-------- Vorgegebener Text --------

Meine 1,87 Meter müssen sich in die Sitze hineinwursteln wie in alte Engländer – das Platzangebot war schon retro, als es diesen Begriff noch gar nicht gab. Ein bisschen auch die Sicherheit. In 20 Jahren werden Versicherungen die Hände über dem Kopf zusammenschlagen, dass BMW es wagen konnte, einen Z3 auf die brutalen 321 PS eines M3 hoch zu dopen – ohne ESP mitzugeben. Das nenne ich mutig. Wie konnten BMWs Hausjuristen nur ihr "Halt!" verschlucken – angesichts der strengen Produkthaftung in den USA, wo dort jeder Pups versichert wird?

Heute sagst du am Steuer eines Z3: danke. Danke dafür, dass BMW uns so viel Eigenverantwortung zugetraut hat. Danke für die Dynamik, für das Fahrgefühl. Der Z3 ist zwar ein noch schlimmerer Zitteraal als ein Z1, dafür sitzt der Fahrer mit dem Hintern direkt im Epizentrum des großen Blech-Bebens. Und das erreichte auf der nach unten offenen Skala auch schon die magische Sechs: Die letzte 3,0-Liter-Version sprang in 6,0 Sekunden auf hundert und rannte 245 km/h Spitze.

Z4 – Elektronik-Geschwader an Bord

Das kann ein Z4 heute nicht besser. Der Neue ist auch kaum größer – dennoch feiert BMW den Nachfolger, als sei Viagra neu erfunden worden. Nein, der Fortschritt liegt nicht in den Fahrleistungen, sondern im Erleben. Im Z3 sitzt man noch an der frischen Luft, im Z4 versunken in einem tiefen Graben. Eingekeilt von hohen Überrollbügeln, einem Cockpit wie ein Küchenstudio und einer Festigkeit, als könne nichts und niemand den Zweisitzer erschüttern – nicht einmal die Passanten, die den Kopf schütteln über seine zerknitterte Flanke.

Der Z4 lenkt wie eine Eins und fährt sich so präzise, wie seine Kanten aussehen. Diese granitfeste Burg könnte locker mehr Kraft vertragen – die bärenstarke M-Version liegt bereits programmiert in seiner Natur. Er ist ausgekochter, geräumiger, alltagstauglicher und sicherer dank eines ganzen Geschwaders von Elektronik, die unseren Kurvenspieltrieb überwacht: dynamische Stabilitätskontrolle DSC, dynamische Traktionskontrolle DTC – wer will, kann den Zweisitzer mit dem Knopf in der Mittelkonsole schrittweise zurückschalten zur puren Fahrmaschine.

-------- Bereitgestellte Daten --------

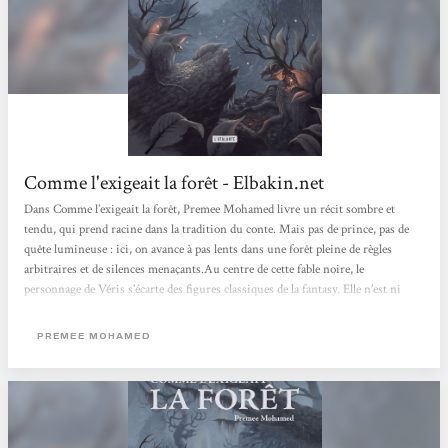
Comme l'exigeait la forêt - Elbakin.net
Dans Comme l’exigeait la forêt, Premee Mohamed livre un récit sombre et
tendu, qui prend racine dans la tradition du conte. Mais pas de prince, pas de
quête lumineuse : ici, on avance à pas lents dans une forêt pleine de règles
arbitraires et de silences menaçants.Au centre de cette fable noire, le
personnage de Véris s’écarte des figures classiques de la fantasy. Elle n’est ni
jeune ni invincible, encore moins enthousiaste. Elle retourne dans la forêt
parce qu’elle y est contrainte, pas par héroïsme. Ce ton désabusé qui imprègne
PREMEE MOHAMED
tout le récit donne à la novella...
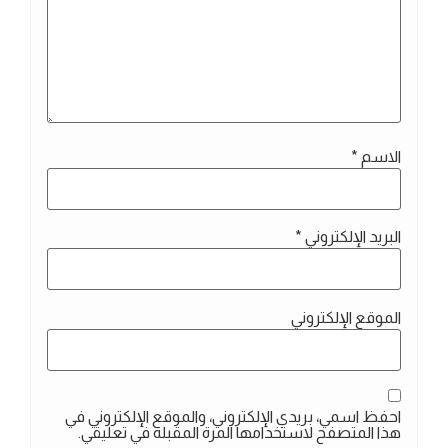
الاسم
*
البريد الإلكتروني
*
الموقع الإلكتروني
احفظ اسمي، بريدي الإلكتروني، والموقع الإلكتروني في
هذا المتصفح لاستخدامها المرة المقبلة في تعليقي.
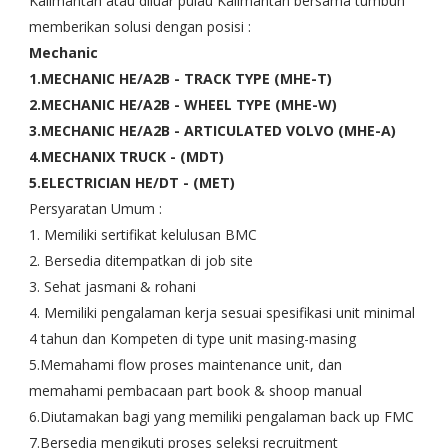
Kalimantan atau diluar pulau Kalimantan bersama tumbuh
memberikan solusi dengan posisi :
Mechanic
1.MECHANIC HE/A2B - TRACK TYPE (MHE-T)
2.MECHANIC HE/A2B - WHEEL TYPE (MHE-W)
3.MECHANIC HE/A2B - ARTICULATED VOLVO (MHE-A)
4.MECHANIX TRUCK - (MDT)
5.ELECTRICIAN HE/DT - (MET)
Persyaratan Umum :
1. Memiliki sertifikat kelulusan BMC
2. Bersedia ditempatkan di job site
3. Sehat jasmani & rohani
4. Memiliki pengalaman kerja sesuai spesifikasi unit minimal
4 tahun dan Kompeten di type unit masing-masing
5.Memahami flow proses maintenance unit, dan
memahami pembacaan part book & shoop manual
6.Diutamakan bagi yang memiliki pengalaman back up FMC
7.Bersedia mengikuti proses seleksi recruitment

--------
-------- Bereitgestellte Daten --------

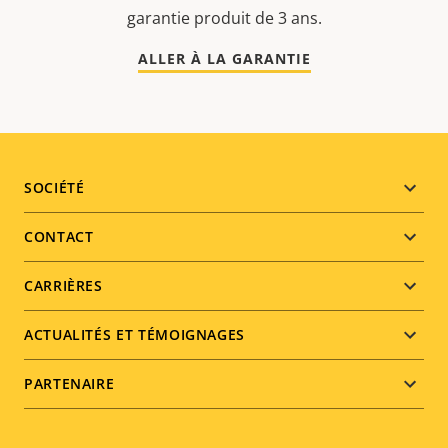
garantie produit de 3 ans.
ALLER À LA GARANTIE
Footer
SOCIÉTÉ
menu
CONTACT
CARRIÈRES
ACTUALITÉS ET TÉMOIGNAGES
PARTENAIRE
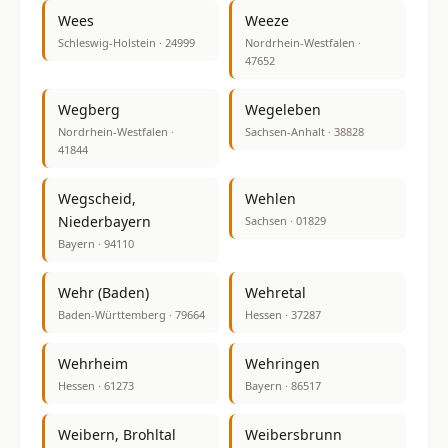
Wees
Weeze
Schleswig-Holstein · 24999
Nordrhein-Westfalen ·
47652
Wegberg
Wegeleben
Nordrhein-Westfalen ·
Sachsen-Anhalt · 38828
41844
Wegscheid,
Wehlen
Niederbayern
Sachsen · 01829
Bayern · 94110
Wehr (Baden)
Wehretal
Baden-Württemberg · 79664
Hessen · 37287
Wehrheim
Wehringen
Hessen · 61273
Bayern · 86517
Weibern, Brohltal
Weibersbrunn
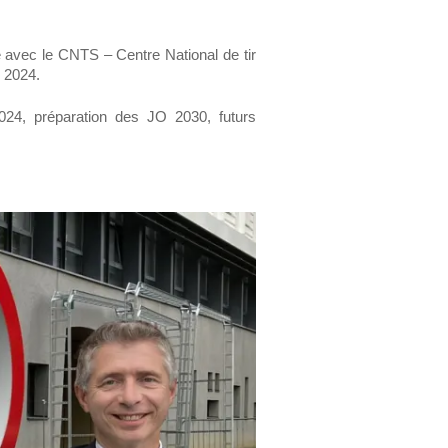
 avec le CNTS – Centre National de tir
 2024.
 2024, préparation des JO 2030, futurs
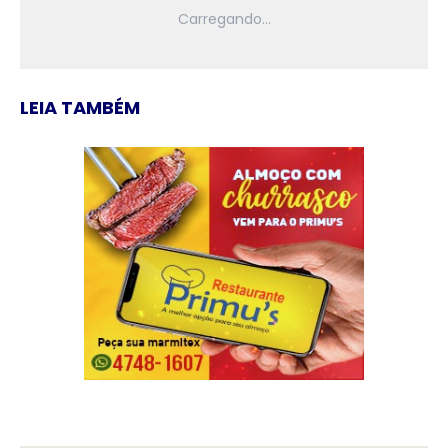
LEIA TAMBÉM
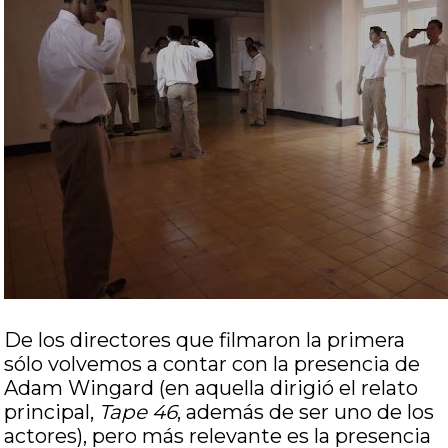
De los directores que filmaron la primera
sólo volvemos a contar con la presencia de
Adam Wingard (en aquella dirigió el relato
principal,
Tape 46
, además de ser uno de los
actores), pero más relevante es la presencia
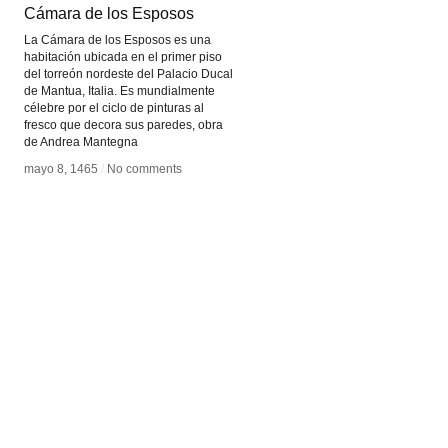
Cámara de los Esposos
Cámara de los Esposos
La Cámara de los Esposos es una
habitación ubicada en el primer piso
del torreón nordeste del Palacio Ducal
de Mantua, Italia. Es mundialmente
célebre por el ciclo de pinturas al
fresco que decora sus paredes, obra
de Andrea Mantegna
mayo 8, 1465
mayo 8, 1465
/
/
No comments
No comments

--------
-------- Bereitgestellte Daten --------

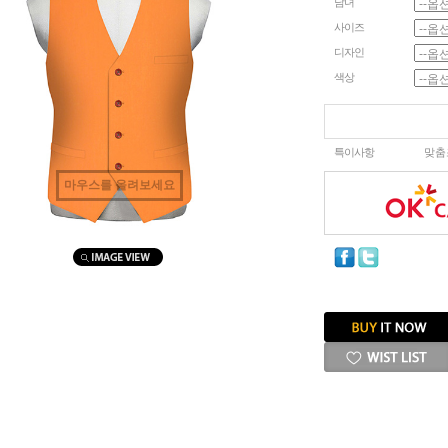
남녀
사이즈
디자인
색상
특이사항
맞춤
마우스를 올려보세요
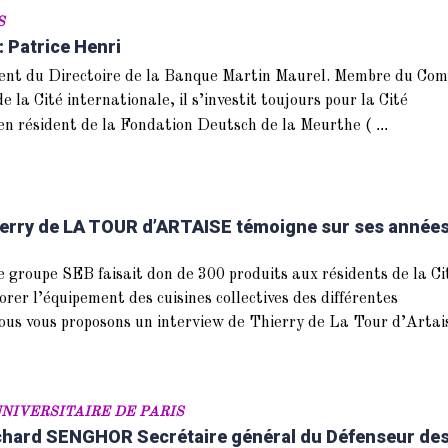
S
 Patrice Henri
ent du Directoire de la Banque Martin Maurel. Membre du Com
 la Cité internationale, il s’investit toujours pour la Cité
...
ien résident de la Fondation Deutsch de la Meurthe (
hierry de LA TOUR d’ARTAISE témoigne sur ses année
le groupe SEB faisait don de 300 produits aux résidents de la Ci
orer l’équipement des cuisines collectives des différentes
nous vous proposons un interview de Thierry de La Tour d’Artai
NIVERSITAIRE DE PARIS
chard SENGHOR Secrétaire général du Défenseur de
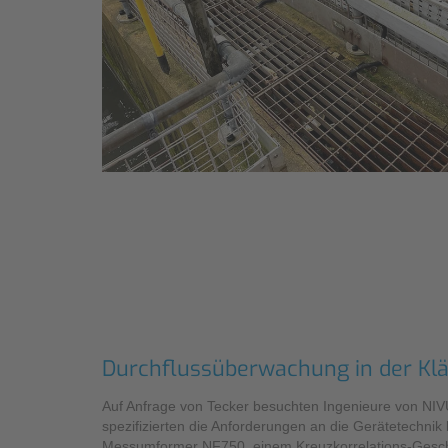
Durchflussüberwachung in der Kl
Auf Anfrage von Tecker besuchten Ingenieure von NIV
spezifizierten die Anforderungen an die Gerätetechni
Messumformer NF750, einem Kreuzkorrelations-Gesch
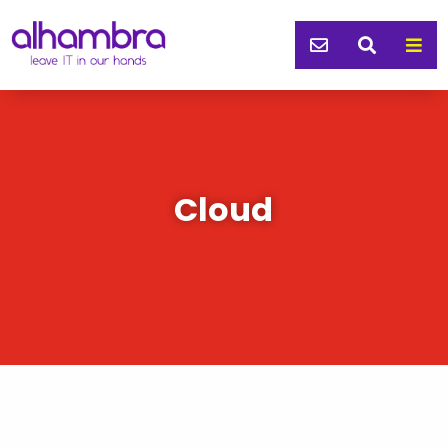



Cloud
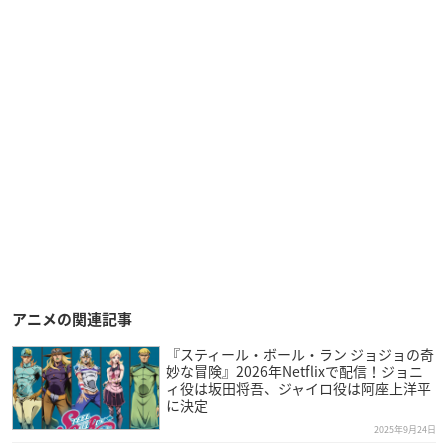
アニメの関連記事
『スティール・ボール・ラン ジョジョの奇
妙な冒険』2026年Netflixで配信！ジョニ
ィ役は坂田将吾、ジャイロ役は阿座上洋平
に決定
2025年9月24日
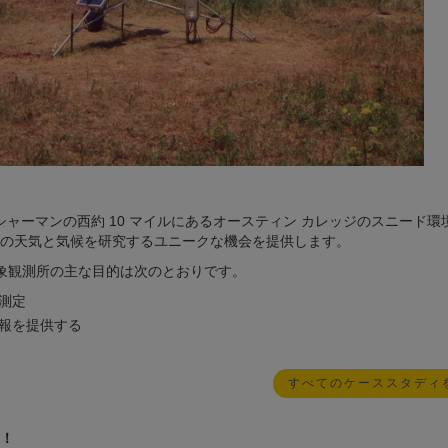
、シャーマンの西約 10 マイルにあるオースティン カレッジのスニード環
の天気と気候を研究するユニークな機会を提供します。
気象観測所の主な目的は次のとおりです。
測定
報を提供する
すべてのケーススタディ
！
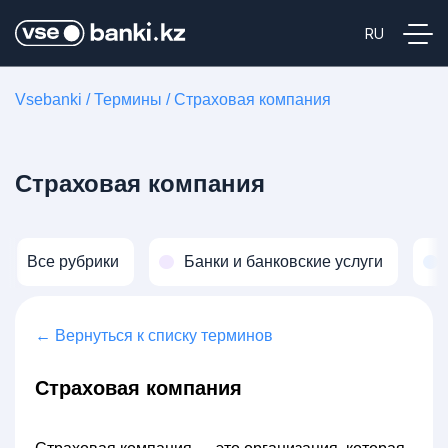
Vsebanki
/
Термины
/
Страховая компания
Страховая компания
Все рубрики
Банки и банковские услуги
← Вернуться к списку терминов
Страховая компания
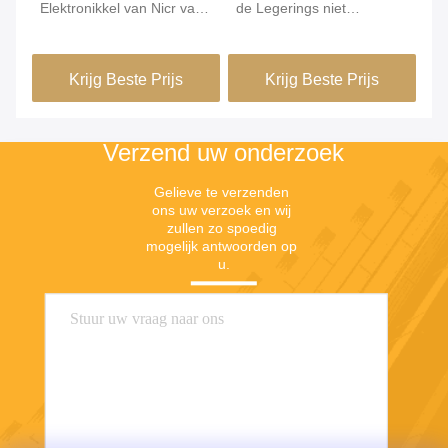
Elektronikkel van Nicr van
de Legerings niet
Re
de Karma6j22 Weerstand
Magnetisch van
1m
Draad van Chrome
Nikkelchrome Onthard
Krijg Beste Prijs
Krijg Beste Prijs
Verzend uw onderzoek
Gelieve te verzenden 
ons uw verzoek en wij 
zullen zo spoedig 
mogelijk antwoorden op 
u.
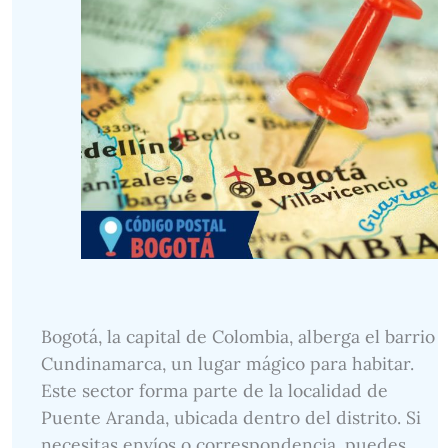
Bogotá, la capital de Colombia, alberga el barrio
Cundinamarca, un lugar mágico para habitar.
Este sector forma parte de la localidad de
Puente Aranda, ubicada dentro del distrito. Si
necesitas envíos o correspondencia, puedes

--------

→ **Aufgaben**:
**a.** Gib bitte den Abschnitt aus dem Text über den Z3 und Z4 wörtlich wieder, der mit den Worten "Heute sagst du" beginnt und mit "245 km/h Spitze." endet.
**b.** In wie vielen Sekunden beschleunigte laut dem Text über den Z3 und Z4 die letzte 3,0-Liter-Version des Z3 auf hundert?
**c.** Übersetze den Satz "Der Z4 lenkt wie eine Eins und fährt sich so präzise, wie seine Kanten aussehen." aus dem Text über den Z3 und Z4 ins Englische.

→ **Lösungen**:
**a.**
Heute sagst du am Steuer eines Z3: danke. Danke dafür, dass BMW uns so viel Eigenverantwortung zugetraut hat. Danke für die Dynamik, für das Fahrgefühl. Der Z3 ist zwar ein noch schlimmerer Zitteraal als ein Z1, dafür sitzt der Fahrer mit dem Hintern direkt im Epizentrum des großen Blech-Bebens. Und das erreichte auf der nach unten offenen Skala auch schon die magische Sechs: Die letzte 3,0-Liter-Version sprang in 6,0 Sekunden auf hundert und rannte 245 km/h Spitze.

**b.** In 6,0 Sekunden.

**c.** The Z4 steers flawlessly and handles as precisely as its edges look.